# Glinka - String Quartet 1 (SQ review)



## Merl (Jul 28, 2016)

Glinka is often regarded as the founder of Russian nationalism in music and his influence on composers such as Rimsky-Korsakov, Borodin and Mussorgsky was considerable but he's not known for his string quartets. He started work on his 1st String Quartet in 1823 (at the tender age of 19) and it took a year to finish. It has huge importance in Russian music as it's believed its the first quartet composed by a Russian composer, however it remained unloved and unedited by the composer until the 1940’s when Myaskovsky and Shirinsky finished the job that Glinka started. It's in a standard 4 movements, opening with a huge, sprawling and far, far too long Allegro. Like the 2nd quartet it has an undeniably vocal quality to the melodies throughout and the 2nd movement, Larghetto, is a theme and set of three variations, where the final variation is lovely. The 3rd movement is a Haydenesque Menuetto and trio before the heavily edited Rondo finale, my favourite movement. Its a pleasant enough piece that is heavily influenced by the classical era quartets of Haydn and Mozart.

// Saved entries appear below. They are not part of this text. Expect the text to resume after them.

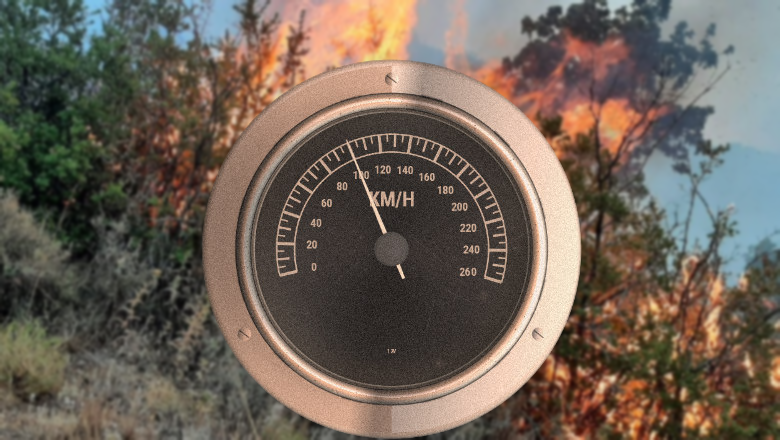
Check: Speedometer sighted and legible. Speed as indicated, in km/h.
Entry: 100 km/h
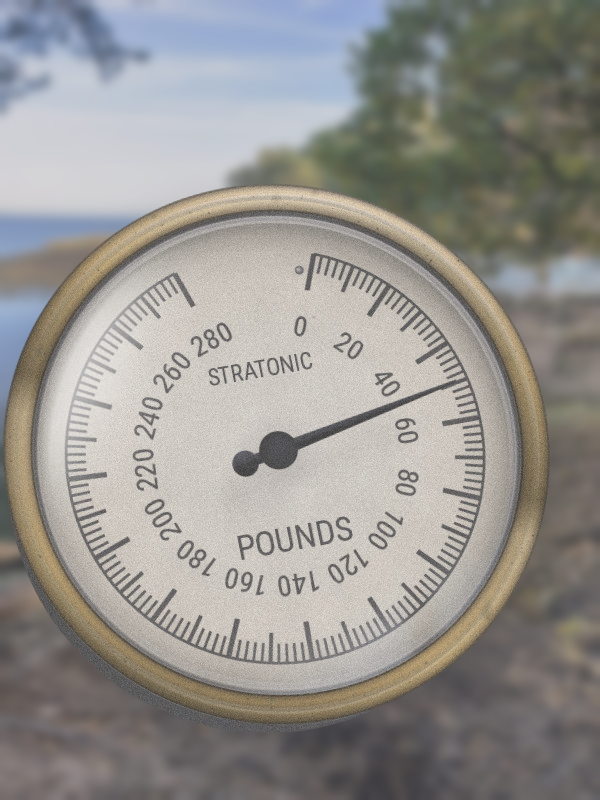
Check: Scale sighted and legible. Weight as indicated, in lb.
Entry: 50 lb
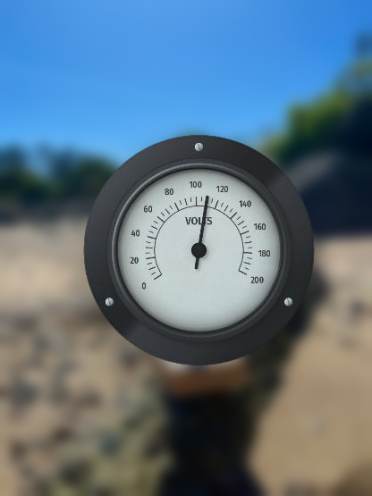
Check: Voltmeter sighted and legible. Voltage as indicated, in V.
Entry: 110 V
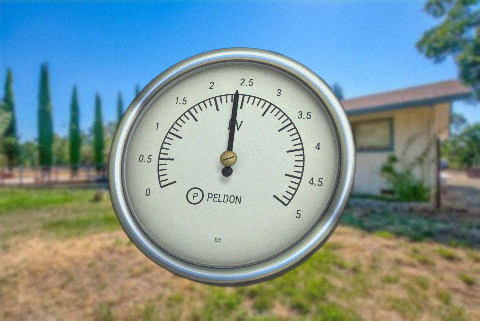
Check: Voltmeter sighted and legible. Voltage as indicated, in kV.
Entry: 2.4 kV
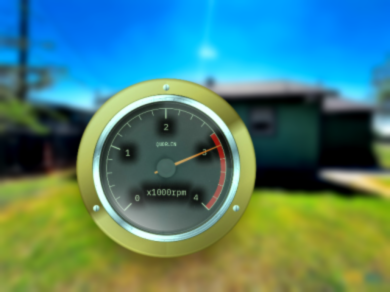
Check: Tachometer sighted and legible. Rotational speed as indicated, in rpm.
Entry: 3000 rpm
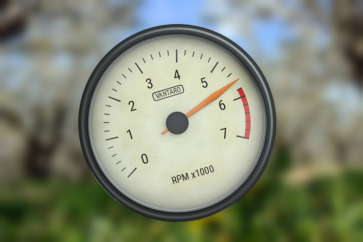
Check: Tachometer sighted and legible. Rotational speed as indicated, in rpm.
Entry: 5600 rpm
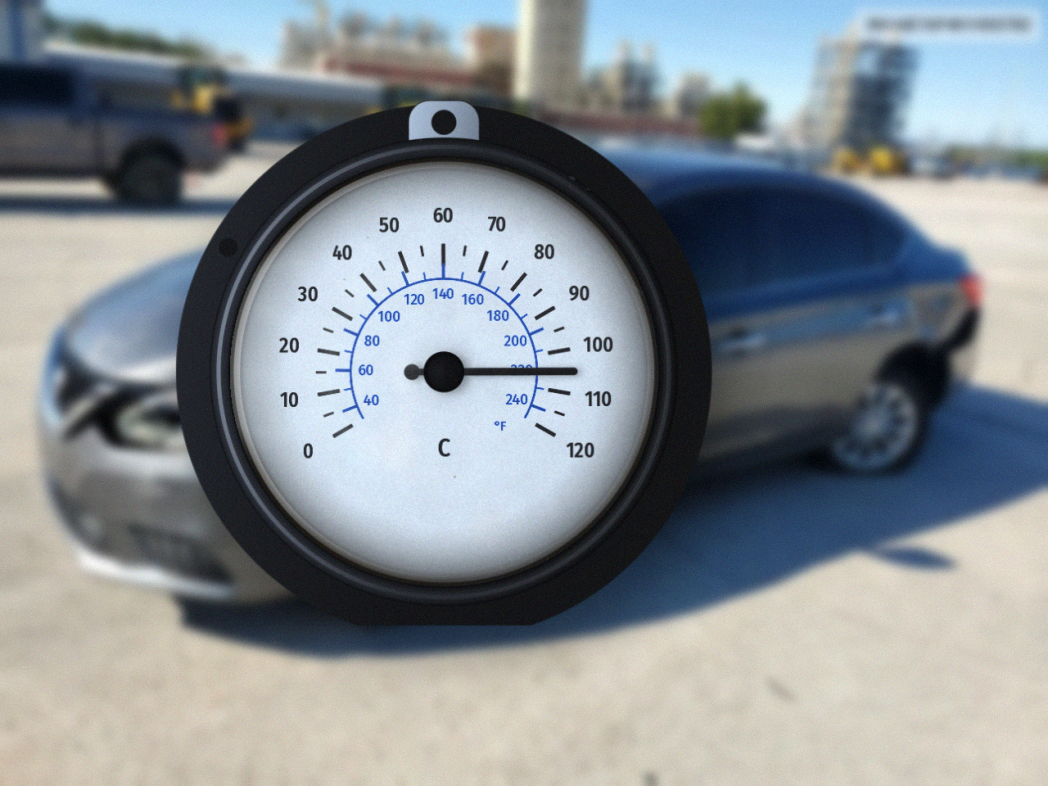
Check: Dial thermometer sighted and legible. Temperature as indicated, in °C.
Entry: 105 °C
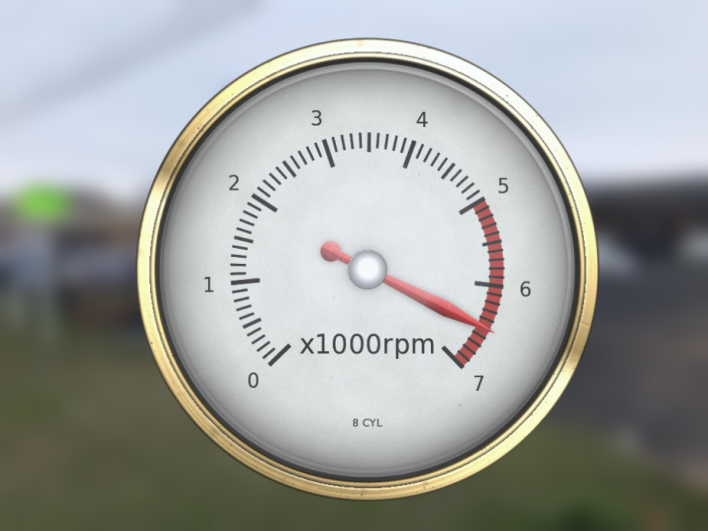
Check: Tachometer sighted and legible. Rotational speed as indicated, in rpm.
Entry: 6500 rpm
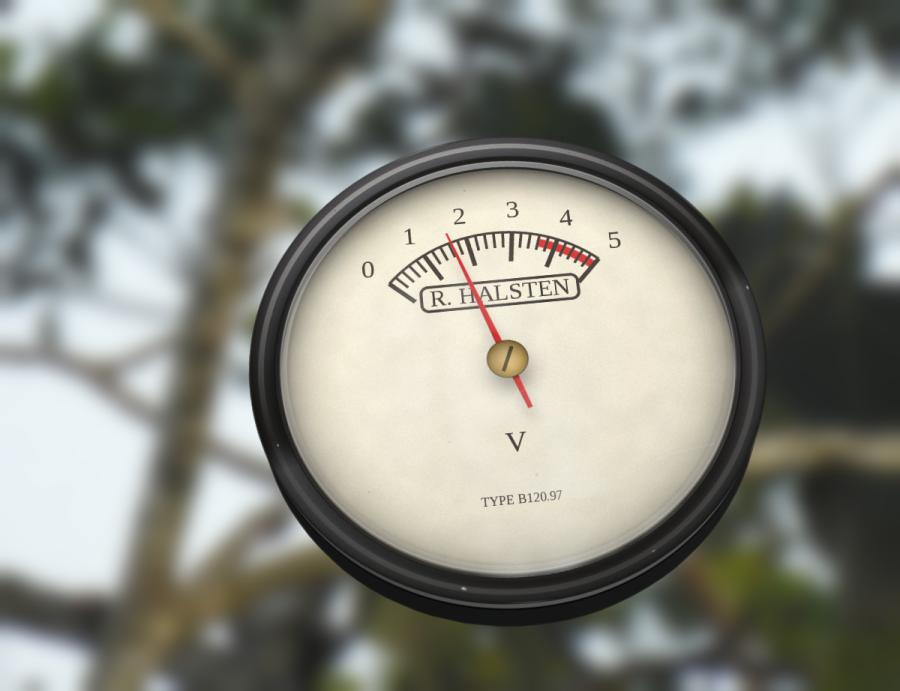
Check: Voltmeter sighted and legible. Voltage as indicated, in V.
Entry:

Only 3 recordings (that I know of) are in existence so here's my thoughts on them...

Like the recording of the 2nd quartet the Quatuor Anton aren't really up to the task in hand in a rather dry and anaemic recording but they do play this one better. Far more successful are the more renowned and capable Taneyev and Shostakovich quartets. The *Taneyev Quartet *play really finely and bring a singing quality to their performance but they're much too broad in the opening Allegro (their 17 minutes almost feels like a lifetime). The *Shostakovich Quartet* are much more concise in the opening 2 movements, shaving a full 4 minutes off the recommendable Taneyev, plus they play with more drama, better phrasing and greater articulation. Under their tutelage the Rondo is fresher and more alert and theirs is a highly recommendable and superior account.


----------